Posted by TimTheFoolMan in Baseball, Coaching, Football, Fun, Learning, Parenting/Children, Sports.

This afternoon, a friend and I were talking about “Fall Ball” in a local recreation league. She was complaining that an obscure rule (no infield plays made by outfielders) made this league very frustrating for her son, who plays in several other leagues. Due to scheduling issues (she’s a single parent), it’s not practical for him to participate in the more competitive leagues.


This reminded me of when my sons played YMCA Basketball (where the players were required to stand on “X” markers placed on the floor), and other youth leagues where the already confusing rules of adult game become even more complex when the adults try to “help” younger players learn the game by coming up with countless variations of the rules.

Who Benefits?
Who are we helping when we take an already complicated game and make it even more so? John Madden once observed that the joy of playing sports as a kid is generally destroyed when adults get involved. How is it helping a child learn a game if they are taught one set of rules when they are 6 years-old, another set when they are 9, and yet another set when they are 12?

Here’s an experiment: Take 18 kids, ages 9 to 12. Give them 18 gloves, a half-dozen bats, and a half-dozen baseballs. Put them on a field with bases and lines. What set of rules do you think they will use? I would wager that they will want to play by major league rules. They may “localize” these to fit if there’s something special about the field (“second base is Billy’s book bag, and anything past that tree is a homer”), but they are not going to make rules like, “no lead-offs,” or “all the batters must bat around until everyone gets a chance, regardless of how many outs,” or the converse of “no more than once through the batting order, regardless of how many outs.”

Who Loses?
What benefit does this create for any of the players? Well, it clearly provides rules-based assistance for the child that isn’t able to learn the rules or isn’t competitive with the other players. Is that beneficial for them in the long term? What have we done beneficial, other than postpone them discovering the disparity between their ability and other players? Isn’t recognizing that disparity one of the things that motivates all of us to improve?

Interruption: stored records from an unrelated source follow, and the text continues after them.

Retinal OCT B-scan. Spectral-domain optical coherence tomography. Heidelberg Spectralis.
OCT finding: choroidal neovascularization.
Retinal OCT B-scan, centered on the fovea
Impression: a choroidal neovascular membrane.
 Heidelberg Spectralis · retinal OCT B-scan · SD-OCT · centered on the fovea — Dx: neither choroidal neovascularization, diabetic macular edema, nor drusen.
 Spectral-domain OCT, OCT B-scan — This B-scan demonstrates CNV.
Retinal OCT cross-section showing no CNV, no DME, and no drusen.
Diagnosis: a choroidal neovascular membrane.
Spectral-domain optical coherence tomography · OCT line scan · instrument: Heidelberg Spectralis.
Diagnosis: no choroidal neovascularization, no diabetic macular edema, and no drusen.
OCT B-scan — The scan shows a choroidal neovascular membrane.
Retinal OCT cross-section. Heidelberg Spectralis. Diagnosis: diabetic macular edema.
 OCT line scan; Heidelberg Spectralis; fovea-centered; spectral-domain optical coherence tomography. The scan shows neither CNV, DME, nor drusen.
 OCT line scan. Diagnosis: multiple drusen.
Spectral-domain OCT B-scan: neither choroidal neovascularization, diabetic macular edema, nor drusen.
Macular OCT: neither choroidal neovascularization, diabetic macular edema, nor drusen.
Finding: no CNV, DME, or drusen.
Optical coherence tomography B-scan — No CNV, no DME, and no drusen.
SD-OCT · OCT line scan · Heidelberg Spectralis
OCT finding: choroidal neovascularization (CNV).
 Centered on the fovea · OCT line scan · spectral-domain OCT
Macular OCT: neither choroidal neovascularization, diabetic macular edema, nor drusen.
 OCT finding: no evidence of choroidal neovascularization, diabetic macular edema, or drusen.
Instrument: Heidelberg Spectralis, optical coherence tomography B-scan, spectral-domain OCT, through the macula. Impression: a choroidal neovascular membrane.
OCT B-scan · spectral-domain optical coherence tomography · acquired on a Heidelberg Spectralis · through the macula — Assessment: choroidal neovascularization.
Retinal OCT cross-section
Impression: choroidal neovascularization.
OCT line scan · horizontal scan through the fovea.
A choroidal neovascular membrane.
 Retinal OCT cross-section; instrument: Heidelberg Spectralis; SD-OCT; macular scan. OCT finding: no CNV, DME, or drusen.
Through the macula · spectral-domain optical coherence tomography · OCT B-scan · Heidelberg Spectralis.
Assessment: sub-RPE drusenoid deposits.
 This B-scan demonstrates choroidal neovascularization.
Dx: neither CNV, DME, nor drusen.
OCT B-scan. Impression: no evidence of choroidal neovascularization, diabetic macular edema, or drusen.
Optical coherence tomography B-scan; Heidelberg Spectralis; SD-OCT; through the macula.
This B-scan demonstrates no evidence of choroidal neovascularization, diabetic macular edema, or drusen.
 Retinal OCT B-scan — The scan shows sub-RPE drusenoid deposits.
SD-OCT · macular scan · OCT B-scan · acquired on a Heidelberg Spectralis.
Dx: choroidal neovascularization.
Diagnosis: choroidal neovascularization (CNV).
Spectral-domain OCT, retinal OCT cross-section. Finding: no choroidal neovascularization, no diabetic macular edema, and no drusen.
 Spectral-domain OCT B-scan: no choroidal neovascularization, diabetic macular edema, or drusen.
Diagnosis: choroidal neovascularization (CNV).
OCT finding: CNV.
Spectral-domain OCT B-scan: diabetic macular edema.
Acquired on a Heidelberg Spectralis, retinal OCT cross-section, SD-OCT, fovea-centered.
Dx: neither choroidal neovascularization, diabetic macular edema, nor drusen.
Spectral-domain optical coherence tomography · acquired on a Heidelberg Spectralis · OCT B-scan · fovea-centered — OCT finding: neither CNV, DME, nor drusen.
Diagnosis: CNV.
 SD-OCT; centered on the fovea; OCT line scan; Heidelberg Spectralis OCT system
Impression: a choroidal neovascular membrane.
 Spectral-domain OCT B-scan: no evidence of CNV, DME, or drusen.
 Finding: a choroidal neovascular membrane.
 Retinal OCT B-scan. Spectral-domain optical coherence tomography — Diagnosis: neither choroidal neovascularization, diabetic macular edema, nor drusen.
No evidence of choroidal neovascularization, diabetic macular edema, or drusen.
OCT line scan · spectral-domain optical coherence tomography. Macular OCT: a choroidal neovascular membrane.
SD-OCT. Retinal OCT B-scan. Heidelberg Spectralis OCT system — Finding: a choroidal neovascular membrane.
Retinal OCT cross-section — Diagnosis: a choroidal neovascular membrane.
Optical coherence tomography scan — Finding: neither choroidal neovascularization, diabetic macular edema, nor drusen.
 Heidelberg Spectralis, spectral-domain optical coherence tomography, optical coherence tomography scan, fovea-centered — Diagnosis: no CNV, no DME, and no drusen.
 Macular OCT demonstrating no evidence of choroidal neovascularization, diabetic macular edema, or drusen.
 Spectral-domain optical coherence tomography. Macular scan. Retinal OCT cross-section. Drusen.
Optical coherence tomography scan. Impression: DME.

Instead of helping the less-skilled player, such leagues actually hinder them by masking their inability. True, there may be some short-term self-esteem increase, but it comes at a high price: We deceive the child to improve his or her self-esteem.

Perhaps there are some places where youth-specific rules changes make sense. If so, I would say only to the extent that they keep adults from “loading up a team.” In short, I’m beginning to think that, outside of monitoring for unsafe behavior (football without helmets/pads, soccer without shin guards, and so on) the less we adults are involved in the game… the better.


1. Grace, T - September 27, 2006

re-member when kids just Played period? when it was a matter of who lived on our street or in your neughborhood and who could “come out to play”
re-member when play dates didn’t exist? People who kept date books were secretaries or folks who read the 7 secrets of success…If we want little league and all it’s branches to be less controlled by adults, maybe we should first start with allowing free time and letting kids just play once again…Maybe we can value everyone, including women who choose to stay at home so much that they don’t need to validate themselves by controlling and micro managing every breath produced by the the contents of the industry formerly known as home.